The recessive pattern of inheritance, and the early age of onset, also means the disorder rarely affect more than one generation of a family. Despite the disease’s rarity, Delatycki says its nature has attracted a diverse range of specialists from other fields, including mitochondria and iron-metabolism experts.

“There has been a huge increase in interest in Friedreich’s ataxia since the gene was identified, and we discovered why nerve cells die.

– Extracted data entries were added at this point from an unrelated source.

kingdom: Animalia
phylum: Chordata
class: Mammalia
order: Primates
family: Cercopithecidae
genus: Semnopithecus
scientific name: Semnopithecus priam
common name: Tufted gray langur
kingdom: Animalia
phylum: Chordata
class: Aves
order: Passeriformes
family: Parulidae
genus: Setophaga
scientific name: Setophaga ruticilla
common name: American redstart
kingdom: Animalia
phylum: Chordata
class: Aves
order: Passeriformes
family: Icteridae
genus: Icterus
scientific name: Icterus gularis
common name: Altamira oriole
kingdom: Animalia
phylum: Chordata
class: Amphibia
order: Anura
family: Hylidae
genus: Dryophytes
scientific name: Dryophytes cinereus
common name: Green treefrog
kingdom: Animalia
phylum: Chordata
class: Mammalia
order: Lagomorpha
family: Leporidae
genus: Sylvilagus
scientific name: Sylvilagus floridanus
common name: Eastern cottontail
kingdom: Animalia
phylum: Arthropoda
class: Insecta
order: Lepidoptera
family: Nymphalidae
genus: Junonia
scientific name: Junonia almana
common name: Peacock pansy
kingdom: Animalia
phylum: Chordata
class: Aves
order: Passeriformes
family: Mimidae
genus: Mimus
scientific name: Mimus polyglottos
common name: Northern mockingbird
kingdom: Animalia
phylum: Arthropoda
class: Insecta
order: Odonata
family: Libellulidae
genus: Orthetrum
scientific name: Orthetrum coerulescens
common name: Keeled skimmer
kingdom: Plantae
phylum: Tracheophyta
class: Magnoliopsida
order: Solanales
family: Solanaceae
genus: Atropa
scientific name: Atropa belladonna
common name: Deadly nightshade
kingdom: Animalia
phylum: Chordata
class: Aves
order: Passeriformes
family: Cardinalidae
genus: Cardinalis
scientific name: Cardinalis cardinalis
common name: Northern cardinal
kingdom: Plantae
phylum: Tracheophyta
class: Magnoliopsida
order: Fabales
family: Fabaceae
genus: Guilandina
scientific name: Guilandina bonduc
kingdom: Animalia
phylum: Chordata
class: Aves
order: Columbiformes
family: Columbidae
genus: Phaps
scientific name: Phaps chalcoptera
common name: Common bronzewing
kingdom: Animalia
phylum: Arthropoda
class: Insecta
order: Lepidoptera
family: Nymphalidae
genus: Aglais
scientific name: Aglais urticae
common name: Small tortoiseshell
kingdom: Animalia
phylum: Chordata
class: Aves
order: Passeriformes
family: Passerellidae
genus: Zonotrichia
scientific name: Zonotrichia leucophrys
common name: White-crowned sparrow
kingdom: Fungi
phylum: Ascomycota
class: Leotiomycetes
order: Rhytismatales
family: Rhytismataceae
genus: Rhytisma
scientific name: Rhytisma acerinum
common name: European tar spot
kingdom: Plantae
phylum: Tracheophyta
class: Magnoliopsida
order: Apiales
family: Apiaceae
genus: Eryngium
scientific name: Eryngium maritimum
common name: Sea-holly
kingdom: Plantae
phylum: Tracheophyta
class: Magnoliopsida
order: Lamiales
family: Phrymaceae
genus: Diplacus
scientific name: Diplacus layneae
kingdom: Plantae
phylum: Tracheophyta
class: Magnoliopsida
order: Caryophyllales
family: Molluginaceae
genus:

We think the frataxin protein’s main role in mitochondria is in the production of iron-sulfur clusters that are essential for energy production.

“When frataxin levels are insufficient, there is a buildup of free iron in the mitochondria, creating oxygen free radicals that damage multiple mitochondrial respiratory chain enzymes.”

He says the Friedreich’s Ataxia Research Association (Australasia) is “incredibly active” in raising funds for research.

“They’ve funded our program for many years now, and they also play a support role for people newly diagnosed with the disorder.”